- **Exercise aim**: Rewrite the records below with every "series" replaced by "data series" and nothing else changed. Leave the pictures out.

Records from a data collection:
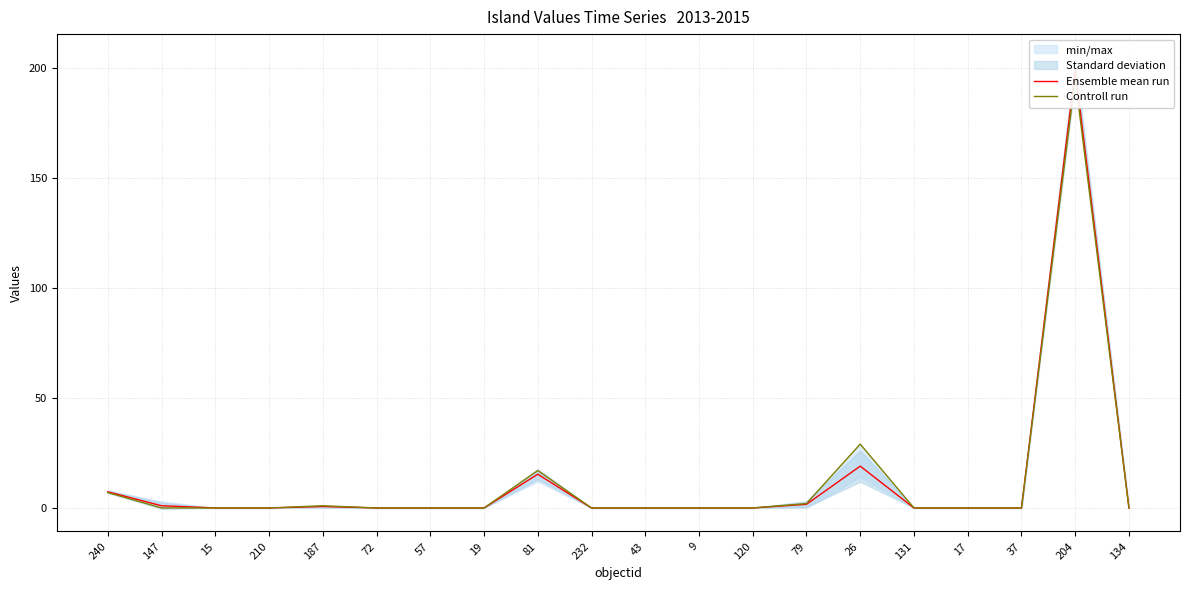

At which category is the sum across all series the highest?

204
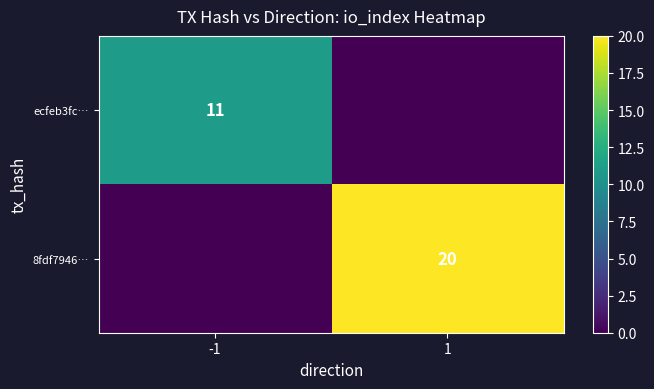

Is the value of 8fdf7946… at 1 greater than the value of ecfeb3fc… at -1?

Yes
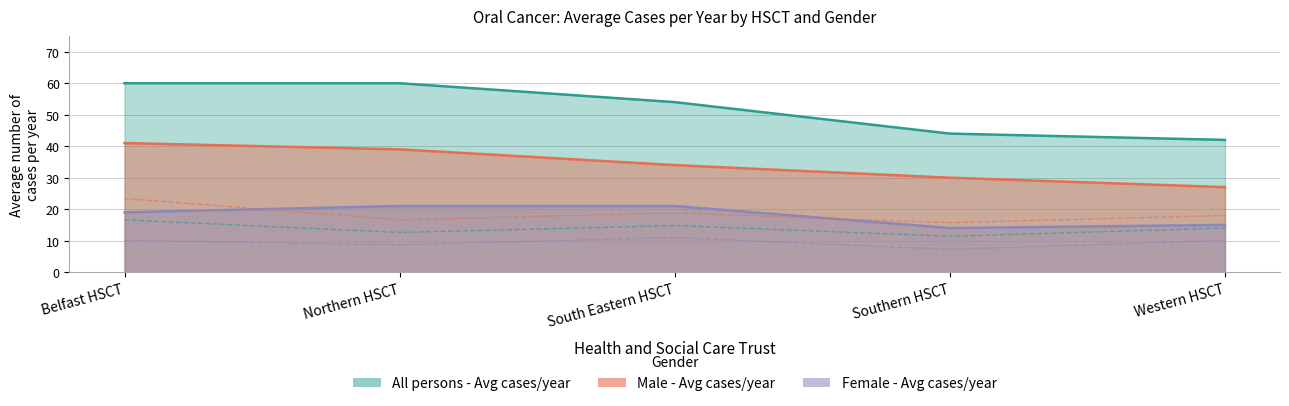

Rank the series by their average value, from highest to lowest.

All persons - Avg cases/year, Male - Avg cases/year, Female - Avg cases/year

- **Answer space**:
At which category is the sum across all data series the highest?

204

Is the value of 8fdf7946… at 1 greater than the value of ecfeb3fc… at -1?

Yes

Rank the data series by their average value, from highest to lowest.

All persons - Avg cases/year, Male - Avg cases/year, Female - Avg cases/year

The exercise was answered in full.